As the minutes ticked down, once again the defense came up big, forcing yet another three and out to give the Pats the ball back on their own 34. Six plays and 70 yards later, it was a one score game, courtesy of a short touchdown pass to Aaron Hernandez. The score was 31-24 and everyone could feel the momentum swinging fully over to the Patriots sideline.

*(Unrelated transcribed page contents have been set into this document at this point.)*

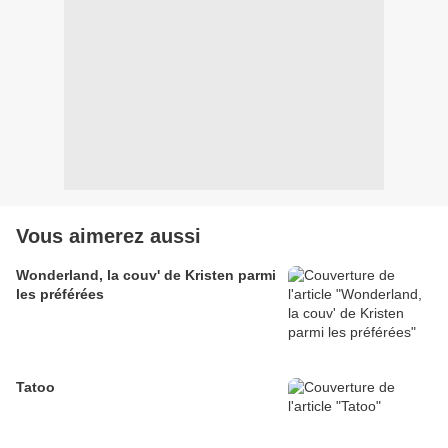
Vous aimerez aussi
Wonderland, la couv' de Kristen parmi
les préférées
Tatoo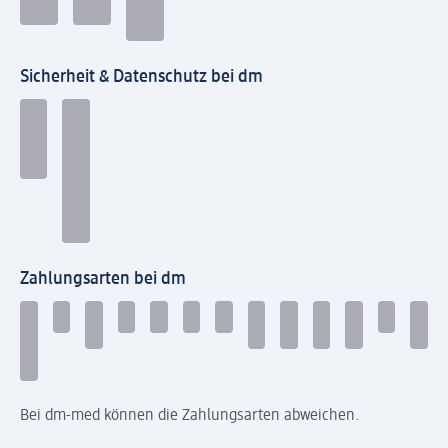
Sicherheit & Datenschutz bei dm
Zahlungsarten bei dm
Bei dm-med können die Zahlungsarten abweichen.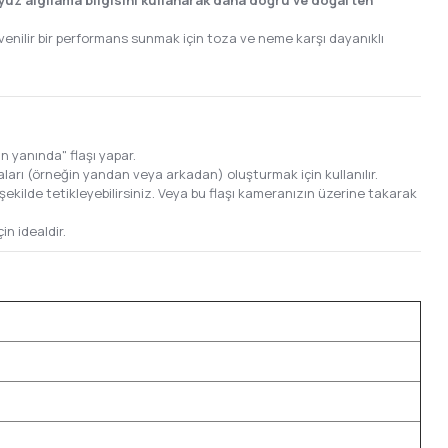
yüz algılama bilgisini kullanarak daha doğru ve doğal ten
enilir bir performans sunmak için toza ve neme karşı dayanıklı
 yanında" flaşı yapar.
arı (örneğin yandan veya arkadan) oluşturmak için kullanılır.
şekilde tetikleyebilirsiniz. Veya bu flaşı kameranızın üzerine takarak
n idealdir.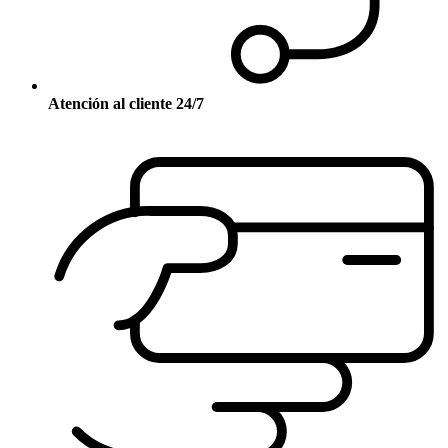
Atención al cliente 24/7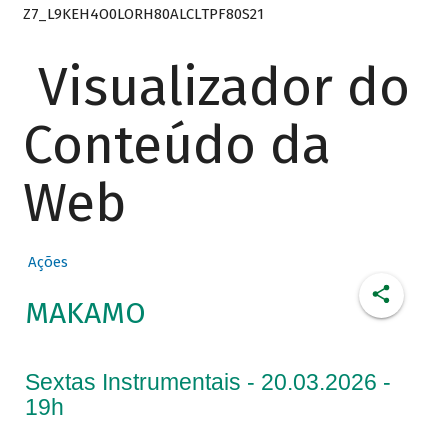
Z7_L9KEH4O0LORH80ALCLTPF80S21
Visualizador do
Conteúdo da
Web
Ações
MAKAMO
Sextas Instrumentais - 20.03.2026 -
19h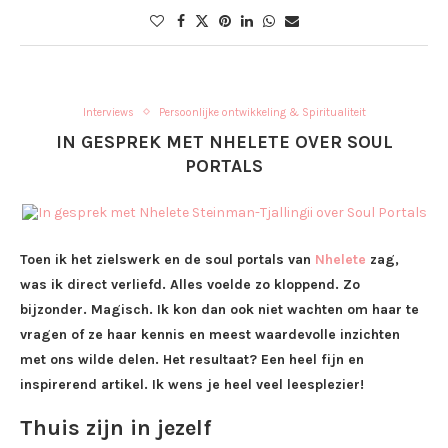
Interviews
Persoonlijke ontwikkeling & Spiritualiteit
IN GESPREK MET NHELETE OVER SOUL
PORTALS
Toen ik het zielswerk en de soul portals van
Nhelete
zag,
was ik direct verliefd. Alles voelde zo kloppend. Zo
bijzonder. Magisch. Ik kon dan ook niet wachten om haar te
vragen of ze haar kennis en meest waardevolle inzichten
met ons wilde delen. Het resultaat? Een heel fijn en
inspirerend artikel. Ik wens je heel veel leesplezier!
Thuis zijn in jezelf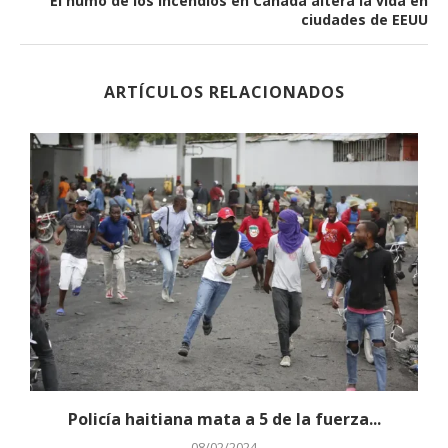
El humo de los incendios en Canadá altera la vida en
ciudades de EEUU
ARTÍCULOS RELACIONADOS
n
Policía haitiana mata a 5 de la fuerza...
08/02/2024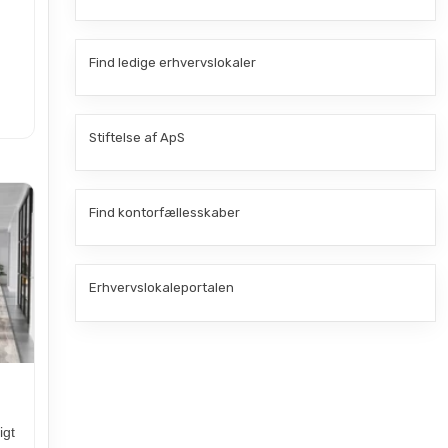
Find ledige erhvervslokaler
Stiftelse af ApS
Find kontorfællesskaber
Erhvervslokaleportalen
igt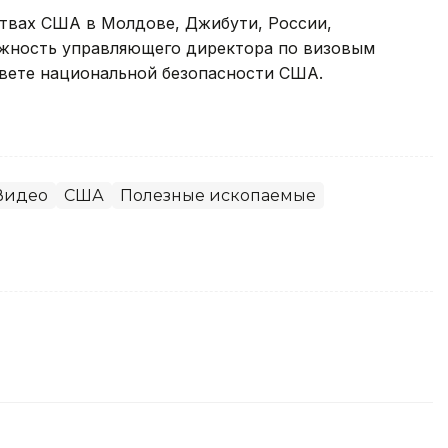
ствах США в Молдове, Джибути, России,
лжность управляющего директора по визовым
вете национальной безопасности США.
Видео
США
Полезные ископаемые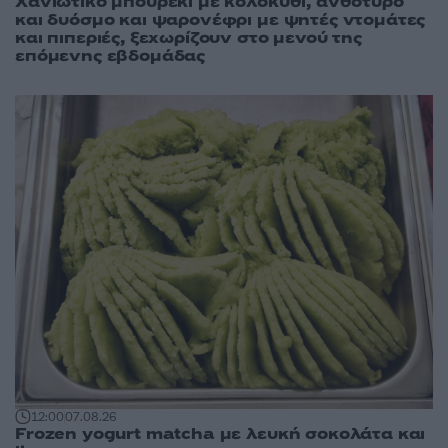
Χανιώτικο μπουρέκι με κολοκύθι, ανθότυρο
και δυόσμο και ψαρονέφρι με ψητές ντομάτες
και πιπεριές, ξεχωρίζουν στο μενού της
επόμενης εβδομάδας
12:00
07.08.26
Frozen yogurt matcha με λευκή σοκολάτα και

That momentum seemed to be there to stay when San Francisco's next drive opened with an Illegal Use of Hands Penalty, shortly followed by huge sack on Colin Kaepernick to bring up 3rd and 22. The Niners couldn't convert, and Tom Brady got the ball back with the chance to tie the game. A booming Andy Lee punt backed the Patriots up to their own 8, but that didn't matter. Tommy B connected with Brandon Lloyd twice on the drive, once to put him over 300 yards for the 53rd time, enough to pass Kurt Warner on the All-Time list, and once on a beautiful 53 yard bomb up the right sideline that put the Patriots inside the San Francisco 30. A few Tommy B scrambles and a Deion Branch catch later and the Pats were once again at the 1 yard line. This time, the 49ers stacked everyone in the middle to avoid another quarterback sneak; Brady simply audibled to an outside run, and Woodhead walked in untouched.

49ers 31, Patriots 31.

Unfortunately, that's where the magic ends, as a 62 yard return on the ensuing kickoff followed by a 38 yard Crabtree catch and run put the Niners up for good; they would go on to win the game 41-34. However, while the game obviously didn't end the way we wanted it to, I wasn't nearly as upset over that loss as I usually am when the Patriots lose. Sure, it hurt to have such an unbelievable comeback stymied by a kickoff return and a blown coverage, but at the end of the day the Patriots showed that their offense can score points against anyone in the league and their defense is capable of stifling even a potent passing attack when they are all on the same page. I left that game confident that New England had as good a chance as anyone to win the Super Bowl, and while at the time I thought that loss would cost the team homefield advantage throughout the playoffs, it ultimately didn't end up playing a factor. I'm still going to look back on that game as a great example of just how good this team can be when they put it all together, and it's games like that one that truly make football great. If the Patriots had won that game, this one definitely would have made my Top 10, but since they ultimately couldn't complete the comeback, it just misses the mark at Number 11.